Jonathan Bernstein has some interesting thoughts on the challenges Mitt Romney faces between today and November. Among those, a reminder of the danger associated with politicizing foreign policy crises.
Why don't out-party politicians simply always attack the president on everything? Ah, that's a good question, and one that Team Romney might have asked itself before it jumped. The main reason is paradoxical, in a fun way. Out-party politicians often hesitate to attack during a foreign policy crisis because they're afraid that they'll be branded partisan during a time of national unity, for one thing. Those potential attacks might be unfair -- as Democrats during the Bush years correctly said, it's patriotic to dissent if you believe that the nation's policy is wrong -- but nevertheless, politicians must reckon with a national political culture that sometimes (and not entirely predictably) can turn against partisanship. The paradox part is that out-party politicians may refrain from attacking out of fear that the president's handling of the event will prove wildly popular, when it's the restraint from normal partisan attacks which actually signals to voters that the president did the correct thing and therefore makes the president's actions wildly popular.

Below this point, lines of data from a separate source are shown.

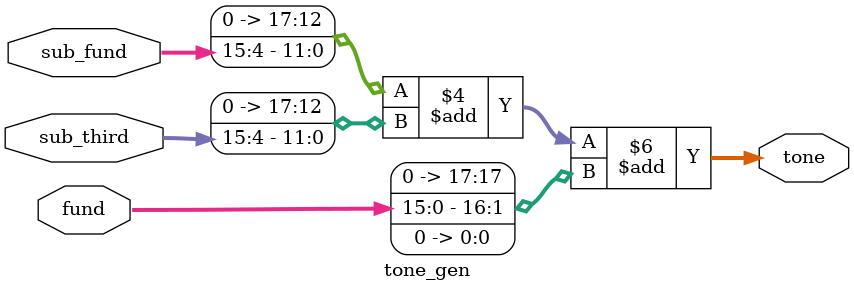
<source format=v>
module tone_gen(
    input [15:0] sub_fund,
    input [15:0] sub_third,
    input [15:0] fund,
//    input [15:0] octave,
    output reg [17:0] tone
);

    always @ (*)
        tone = (sub_fund >> 4) + (sub_third >> 4) + (fund << 1);
//        tone = (sub_fund >> 4) + (sub_third >> 2) + (octave >> 1) + (fund << 1);

endmodule
</source>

That's one reason. The other reason is that out-party politicians are operating, usually, at a severe information deficit. Indeed: during events such as those in Libya and Egypt, the president himself often doesn't know what's happening; a campaign relying on CNN or, I don't know, its twitter feed maybe, is even more apt to get things wrong. And while no politician wants to be exposed as not knowing what he or she is talking about, presumably that's an even greater caution flag for a presidential candidate. Especially one without conventional foreign policy and national security credentials.